**GIVEN RECORDS**
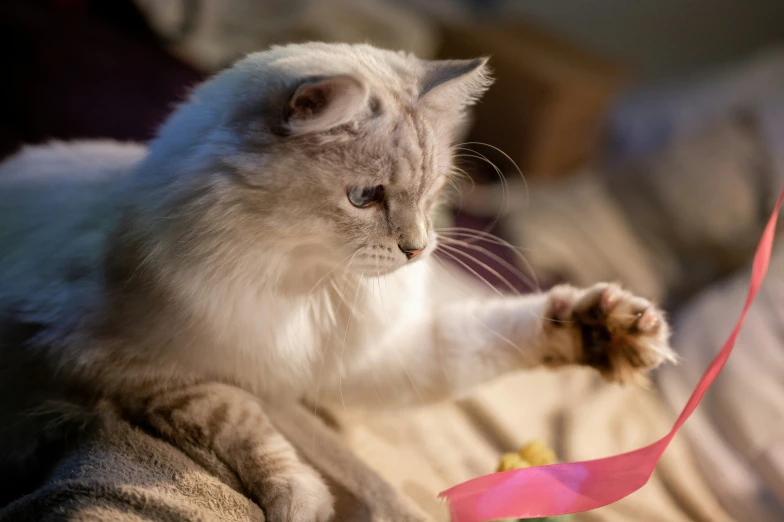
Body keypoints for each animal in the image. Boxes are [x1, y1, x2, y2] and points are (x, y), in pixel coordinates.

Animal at [0, 41, 672, 520]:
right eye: (364, 198)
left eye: (431, 194)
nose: (417, 249)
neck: (306, 290)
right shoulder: (121, 362)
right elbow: (241, 417)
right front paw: (302, 498)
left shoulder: (373, 357)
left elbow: (500, 335)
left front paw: (609, 330)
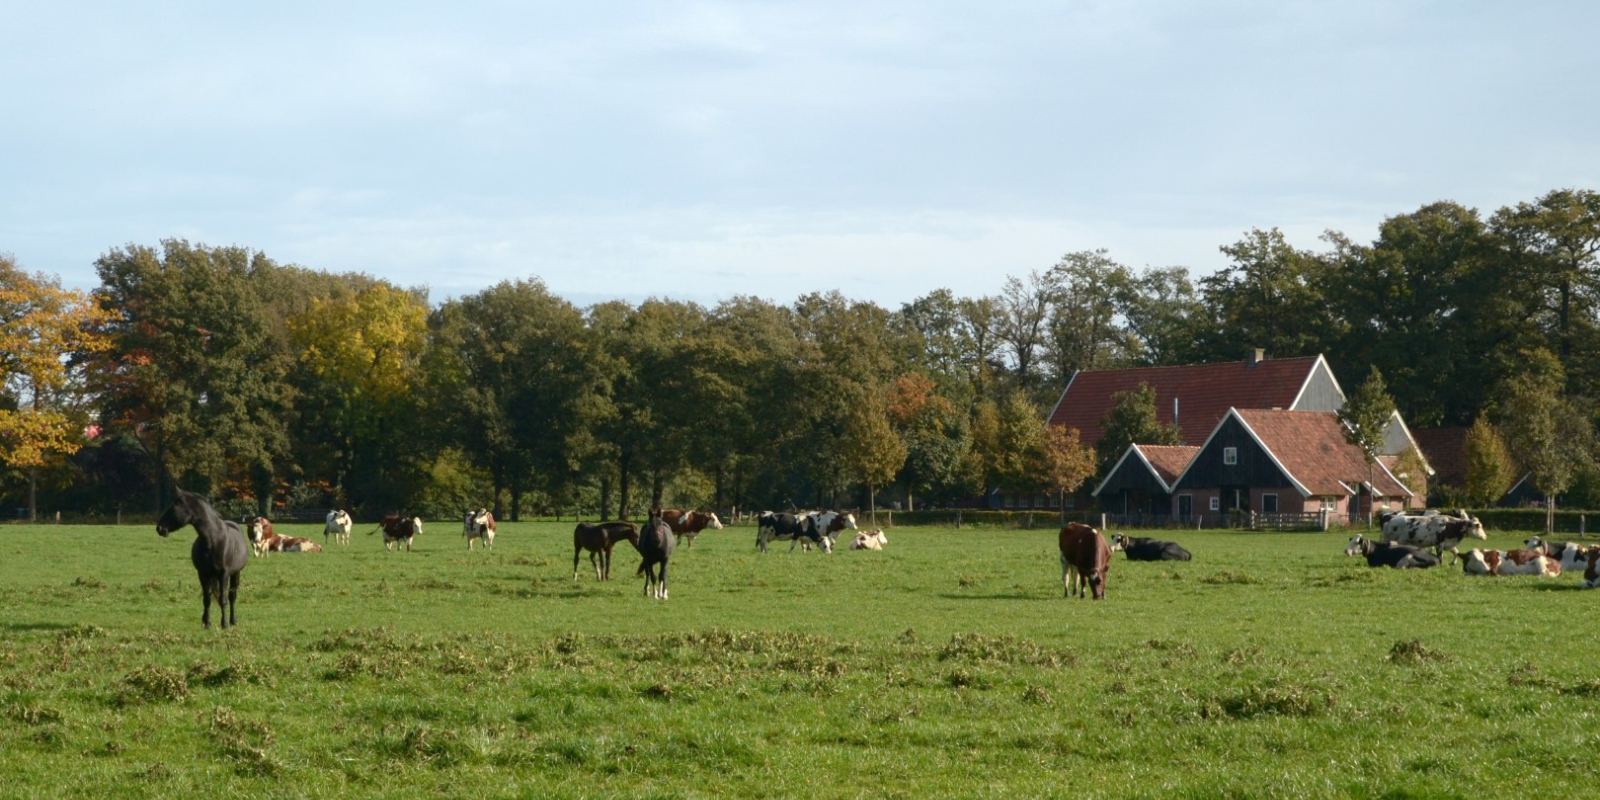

**YOUR GOAL**
Exact copy, pictures omitted: every line from the one holding "right shoulder: (121, 362)" through the last line of the data above, and nothing else.

**REPLY**
right shoulder: (121, 362)
right elbow: (241, 417)
right front paw: (302, 498)
left shoulder: (373, 357)
left elbow: (500, 335)
left front paw: (609, 330)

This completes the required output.